• DIRECTIONS FOR THIS TASK
The reply should be a single number: the count of lines below that contain the word "closer".

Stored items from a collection
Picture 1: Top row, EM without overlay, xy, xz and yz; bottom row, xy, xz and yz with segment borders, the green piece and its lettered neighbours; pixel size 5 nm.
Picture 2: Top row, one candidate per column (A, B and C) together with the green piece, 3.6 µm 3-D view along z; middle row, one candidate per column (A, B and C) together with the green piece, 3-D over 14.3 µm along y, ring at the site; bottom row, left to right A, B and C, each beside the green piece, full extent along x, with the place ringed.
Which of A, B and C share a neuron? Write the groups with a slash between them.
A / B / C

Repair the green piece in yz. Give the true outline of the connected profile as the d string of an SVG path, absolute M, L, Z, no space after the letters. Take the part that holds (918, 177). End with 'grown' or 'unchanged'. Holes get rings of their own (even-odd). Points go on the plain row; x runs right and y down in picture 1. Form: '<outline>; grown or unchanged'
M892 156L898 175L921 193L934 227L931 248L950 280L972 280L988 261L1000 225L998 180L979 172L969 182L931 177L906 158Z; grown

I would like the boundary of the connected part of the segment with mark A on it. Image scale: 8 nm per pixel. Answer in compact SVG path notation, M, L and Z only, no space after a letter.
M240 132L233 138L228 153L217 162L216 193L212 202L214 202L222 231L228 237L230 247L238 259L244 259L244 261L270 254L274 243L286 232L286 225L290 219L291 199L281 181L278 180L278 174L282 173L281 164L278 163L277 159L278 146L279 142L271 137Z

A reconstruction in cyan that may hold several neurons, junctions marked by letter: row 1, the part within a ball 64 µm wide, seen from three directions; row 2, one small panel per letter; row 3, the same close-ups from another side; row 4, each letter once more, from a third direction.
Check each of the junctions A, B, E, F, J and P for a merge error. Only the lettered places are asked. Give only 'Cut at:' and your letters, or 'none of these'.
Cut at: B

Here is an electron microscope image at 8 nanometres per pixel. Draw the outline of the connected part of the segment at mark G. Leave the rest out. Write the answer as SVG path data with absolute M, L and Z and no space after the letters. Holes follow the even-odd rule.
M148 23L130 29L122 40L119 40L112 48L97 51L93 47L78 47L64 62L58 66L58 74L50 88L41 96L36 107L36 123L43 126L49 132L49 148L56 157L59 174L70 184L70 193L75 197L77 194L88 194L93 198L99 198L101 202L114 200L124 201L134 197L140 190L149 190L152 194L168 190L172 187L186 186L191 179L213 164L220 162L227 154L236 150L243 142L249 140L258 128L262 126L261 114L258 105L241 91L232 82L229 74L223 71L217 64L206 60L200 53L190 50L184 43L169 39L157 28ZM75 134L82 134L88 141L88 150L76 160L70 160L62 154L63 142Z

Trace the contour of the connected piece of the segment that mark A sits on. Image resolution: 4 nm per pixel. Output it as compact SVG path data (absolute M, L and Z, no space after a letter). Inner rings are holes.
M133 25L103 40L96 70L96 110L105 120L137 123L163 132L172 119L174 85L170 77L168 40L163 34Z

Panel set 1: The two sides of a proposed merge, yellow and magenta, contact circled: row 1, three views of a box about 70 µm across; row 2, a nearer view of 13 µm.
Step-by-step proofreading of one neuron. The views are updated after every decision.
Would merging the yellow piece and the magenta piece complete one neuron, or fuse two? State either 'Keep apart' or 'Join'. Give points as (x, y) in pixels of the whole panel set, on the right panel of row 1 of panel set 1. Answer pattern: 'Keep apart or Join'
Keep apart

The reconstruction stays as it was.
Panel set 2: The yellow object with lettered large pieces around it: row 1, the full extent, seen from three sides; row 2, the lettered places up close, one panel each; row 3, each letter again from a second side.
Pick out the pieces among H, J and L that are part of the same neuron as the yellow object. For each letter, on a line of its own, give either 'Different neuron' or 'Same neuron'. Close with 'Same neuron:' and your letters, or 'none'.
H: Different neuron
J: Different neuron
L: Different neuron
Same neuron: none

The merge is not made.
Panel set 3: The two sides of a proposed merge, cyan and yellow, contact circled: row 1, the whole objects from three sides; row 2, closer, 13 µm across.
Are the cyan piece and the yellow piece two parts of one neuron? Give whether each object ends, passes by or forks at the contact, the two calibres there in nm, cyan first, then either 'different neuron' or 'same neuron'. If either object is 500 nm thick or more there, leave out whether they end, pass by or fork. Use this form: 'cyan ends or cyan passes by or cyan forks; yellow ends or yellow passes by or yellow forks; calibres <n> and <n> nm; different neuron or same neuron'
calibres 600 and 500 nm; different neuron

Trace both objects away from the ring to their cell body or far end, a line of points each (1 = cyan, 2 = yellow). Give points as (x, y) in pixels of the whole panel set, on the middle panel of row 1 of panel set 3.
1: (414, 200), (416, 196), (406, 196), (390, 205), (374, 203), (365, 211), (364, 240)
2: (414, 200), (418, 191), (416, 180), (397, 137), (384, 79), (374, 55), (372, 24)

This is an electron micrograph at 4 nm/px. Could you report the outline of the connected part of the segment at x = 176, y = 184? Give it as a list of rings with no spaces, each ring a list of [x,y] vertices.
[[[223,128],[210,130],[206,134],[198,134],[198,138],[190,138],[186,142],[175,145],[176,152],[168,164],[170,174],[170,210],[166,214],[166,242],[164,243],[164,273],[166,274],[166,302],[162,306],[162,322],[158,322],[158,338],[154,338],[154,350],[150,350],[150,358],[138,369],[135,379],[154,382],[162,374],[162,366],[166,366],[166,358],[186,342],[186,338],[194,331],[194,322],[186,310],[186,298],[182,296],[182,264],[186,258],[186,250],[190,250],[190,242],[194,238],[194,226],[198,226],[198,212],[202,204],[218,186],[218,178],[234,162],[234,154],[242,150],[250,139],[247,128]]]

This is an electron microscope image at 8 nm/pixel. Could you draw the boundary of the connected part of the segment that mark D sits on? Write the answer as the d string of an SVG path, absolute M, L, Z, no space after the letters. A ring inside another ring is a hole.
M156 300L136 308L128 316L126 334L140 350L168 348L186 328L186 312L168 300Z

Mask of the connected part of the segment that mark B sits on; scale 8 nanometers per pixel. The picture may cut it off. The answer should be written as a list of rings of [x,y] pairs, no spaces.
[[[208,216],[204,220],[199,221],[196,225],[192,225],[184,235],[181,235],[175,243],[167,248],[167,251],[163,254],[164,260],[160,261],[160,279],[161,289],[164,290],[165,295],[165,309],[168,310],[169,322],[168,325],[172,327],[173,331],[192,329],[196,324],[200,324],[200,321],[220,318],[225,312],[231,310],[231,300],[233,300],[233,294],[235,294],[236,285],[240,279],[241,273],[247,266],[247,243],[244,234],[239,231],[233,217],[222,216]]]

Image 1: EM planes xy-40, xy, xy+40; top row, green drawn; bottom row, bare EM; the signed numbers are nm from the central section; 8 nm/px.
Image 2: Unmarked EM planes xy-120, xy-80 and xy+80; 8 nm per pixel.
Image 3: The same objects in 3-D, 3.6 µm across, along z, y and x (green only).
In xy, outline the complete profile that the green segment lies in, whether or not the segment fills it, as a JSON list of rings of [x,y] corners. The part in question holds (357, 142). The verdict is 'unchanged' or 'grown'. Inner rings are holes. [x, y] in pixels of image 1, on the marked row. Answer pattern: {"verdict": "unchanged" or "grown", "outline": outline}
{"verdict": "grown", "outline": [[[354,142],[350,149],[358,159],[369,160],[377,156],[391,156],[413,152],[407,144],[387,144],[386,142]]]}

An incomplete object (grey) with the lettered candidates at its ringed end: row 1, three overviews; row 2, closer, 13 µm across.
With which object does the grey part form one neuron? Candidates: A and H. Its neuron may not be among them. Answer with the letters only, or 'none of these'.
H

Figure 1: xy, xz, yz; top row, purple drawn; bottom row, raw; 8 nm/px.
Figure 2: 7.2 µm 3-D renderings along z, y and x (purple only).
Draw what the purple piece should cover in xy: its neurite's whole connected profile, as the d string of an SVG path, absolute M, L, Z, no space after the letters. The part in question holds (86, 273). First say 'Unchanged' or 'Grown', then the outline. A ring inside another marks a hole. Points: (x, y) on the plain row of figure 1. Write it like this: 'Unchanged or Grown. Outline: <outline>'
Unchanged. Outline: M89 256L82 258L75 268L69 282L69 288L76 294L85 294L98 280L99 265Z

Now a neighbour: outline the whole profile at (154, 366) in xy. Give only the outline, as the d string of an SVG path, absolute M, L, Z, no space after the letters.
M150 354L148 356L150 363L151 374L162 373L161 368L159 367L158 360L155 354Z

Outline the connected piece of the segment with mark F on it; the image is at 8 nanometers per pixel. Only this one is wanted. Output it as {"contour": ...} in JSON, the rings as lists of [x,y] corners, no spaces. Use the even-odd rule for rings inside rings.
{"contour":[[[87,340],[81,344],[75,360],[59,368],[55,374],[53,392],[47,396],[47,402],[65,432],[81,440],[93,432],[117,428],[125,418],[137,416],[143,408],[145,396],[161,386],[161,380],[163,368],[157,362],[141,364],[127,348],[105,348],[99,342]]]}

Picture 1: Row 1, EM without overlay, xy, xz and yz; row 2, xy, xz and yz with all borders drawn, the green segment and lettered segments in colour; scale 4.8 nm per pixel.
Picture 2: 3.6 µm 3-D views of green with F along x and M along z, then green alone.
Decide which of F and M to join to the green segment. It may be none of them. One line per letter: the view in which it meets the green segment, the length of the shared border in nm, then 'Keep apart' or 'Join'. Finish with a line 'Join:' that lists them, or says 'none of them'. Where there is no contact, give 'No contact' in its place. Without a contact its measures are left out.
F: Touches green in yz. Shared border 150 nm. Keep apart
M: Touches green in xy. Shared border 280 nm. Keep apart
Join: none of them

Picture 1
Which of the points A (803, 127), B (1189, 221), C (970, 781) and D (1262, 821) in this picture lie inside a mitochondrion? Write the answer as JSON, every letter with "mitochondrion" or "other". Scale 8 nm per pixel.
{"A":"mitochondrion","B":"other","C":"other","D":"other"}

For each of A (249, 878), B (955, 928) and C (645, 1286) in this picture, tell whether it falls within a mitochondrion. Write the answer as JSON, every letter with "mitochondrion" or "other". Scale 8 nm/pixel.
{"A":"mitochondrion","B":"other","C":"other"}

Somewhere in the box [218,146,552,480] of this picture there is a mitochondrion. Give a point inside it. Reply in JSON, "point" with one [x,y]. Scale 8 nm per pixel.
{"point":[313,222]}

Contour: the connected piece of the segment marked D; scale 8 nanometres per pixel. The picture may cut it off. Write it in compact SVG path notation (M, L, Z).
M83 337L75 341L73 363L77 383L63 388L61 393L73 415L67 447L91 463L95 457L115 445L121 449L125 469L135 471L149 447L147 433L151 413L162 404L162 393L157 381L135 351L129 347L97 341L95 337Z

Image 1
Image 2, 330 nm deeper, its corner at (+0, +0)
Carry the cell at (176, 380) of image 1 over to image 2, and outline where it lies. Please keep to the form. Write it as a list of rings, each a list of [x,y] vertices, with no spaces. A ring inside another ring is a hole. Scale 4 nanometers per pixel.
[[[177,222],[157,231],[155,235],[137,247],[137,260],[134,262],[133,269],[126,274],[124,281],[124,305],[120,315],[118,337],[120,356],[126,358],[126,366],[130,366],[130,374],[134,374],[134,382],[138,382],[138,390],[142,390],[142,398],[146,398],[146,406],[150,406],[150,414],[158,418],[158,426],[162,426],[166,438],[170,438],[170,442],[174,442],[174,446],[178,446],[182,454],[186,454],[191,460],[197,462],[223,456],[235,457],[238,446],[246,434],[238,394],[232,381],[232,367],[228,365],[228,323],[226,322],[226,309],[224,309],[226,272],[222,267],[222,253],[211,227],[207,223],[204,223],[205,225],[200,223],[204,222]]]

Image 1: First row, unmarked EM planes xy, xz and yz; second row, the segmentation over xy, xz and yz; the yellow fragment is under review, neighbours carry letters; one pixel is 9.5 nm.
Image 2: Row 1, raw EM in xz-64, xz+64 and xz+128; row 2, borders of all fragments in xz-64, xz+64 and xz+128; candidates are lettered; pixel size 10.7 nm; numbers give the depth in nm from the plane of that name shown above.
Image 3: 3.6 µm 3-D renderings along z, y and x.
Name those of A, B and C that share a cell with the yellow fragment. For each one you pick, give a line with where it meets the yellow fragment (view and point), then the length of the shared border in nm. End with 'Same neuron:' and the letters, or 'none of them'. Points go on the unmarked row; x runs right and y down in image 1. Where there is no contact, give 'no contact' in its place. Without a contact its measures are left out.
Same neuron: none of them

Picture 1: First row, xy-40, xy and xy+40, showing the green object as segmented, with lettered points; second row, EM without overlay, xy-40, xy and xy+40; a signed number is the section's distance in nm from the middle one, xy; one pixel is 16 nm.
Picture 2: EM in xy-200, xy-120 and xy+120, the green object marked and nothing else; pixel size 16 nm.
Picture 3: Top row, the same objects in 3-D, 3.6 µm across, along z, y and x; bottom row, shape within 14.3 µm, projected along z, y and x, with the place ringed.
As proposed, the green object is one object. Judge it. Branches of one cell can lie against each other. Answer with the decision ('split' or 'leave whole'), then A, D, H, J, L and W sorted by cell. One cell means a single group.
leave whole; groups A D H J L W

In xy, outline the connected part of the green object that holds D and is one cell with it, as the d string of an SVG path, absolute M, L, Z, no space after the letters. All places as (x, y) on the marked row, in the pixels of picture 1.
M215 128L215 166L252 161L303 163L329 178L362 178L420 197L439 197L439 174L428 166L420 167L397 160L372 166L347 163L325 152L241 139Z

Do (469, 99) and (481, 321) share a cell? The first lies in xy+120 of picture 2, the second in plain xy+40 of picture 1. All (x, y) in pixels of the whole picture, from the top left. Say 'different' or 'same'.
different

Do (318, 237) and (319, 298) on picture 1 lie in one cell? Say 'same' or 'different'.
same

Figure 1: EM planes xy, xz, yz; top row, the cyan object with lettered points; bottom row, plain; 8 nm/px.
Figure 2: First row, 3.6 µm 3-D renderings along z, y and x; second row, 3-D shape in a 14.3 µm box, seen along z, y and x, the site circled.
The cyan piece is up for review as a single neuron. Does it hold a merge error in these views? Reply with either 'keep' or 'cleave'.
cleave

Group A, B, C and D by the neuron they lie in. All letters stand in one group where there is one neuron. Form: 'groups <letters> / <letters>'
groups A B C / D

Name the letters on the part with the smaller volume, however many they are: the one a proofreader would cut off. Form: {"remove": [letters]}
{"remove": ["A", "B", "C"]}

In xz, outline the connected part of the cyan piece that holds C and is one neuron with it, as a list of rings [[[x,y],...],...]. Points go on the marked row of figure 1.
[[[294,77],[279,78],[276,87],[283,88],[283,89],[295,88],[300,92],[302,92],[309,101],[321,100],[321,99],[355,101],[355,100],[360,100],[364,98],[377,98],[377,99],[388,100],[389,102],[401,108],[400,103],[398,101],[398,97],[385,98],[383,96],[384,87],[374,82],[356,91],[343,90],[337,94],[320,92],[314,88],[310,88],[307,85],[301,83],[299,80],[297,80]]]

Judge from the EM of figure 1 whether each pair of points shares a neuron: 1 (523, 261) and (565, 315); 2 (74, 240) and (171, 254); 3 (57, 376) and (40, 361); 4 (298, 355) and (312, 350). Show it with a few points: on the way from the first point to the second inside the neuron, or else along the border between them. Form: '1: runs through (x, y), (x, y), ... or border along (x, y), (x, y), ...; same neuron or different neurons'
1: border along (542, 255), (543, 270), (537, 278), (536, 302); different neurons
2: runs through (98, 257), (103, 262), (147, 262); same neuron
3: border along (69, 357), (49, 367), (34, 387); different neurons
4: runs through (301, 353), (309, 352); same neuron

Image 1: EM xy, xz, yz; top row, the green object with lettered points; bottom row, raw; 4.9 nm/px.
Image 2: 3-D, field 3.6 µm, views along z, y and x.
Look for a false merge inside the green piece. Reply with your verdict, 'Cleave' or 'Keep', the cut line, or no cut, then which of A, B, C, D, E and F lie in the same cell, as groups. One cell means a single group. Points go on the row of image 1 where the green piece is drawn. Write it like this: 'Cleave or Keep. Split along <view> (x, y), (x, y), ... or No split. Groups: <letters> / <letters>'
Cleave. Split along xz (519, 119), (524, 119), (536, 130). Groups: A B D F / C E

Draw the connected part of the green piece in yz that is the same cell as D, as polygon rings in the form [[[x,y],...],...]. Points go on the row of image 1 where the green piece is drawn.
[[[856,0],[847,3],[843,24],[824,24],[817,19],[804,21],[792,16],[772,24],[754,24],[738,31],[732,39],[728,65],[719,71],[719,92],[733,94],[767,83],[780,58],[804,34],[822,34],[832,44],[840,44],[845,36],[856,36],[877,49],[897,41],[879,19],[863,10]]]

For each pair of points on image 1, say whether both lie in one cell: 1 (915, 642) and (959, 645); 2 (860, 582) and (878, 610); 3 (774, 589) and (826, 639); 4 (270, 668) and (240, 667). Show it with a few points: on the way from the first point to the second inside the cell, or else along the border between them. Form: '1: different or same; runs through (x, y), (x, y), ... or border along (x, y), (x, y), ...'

• ANSWER BOX
2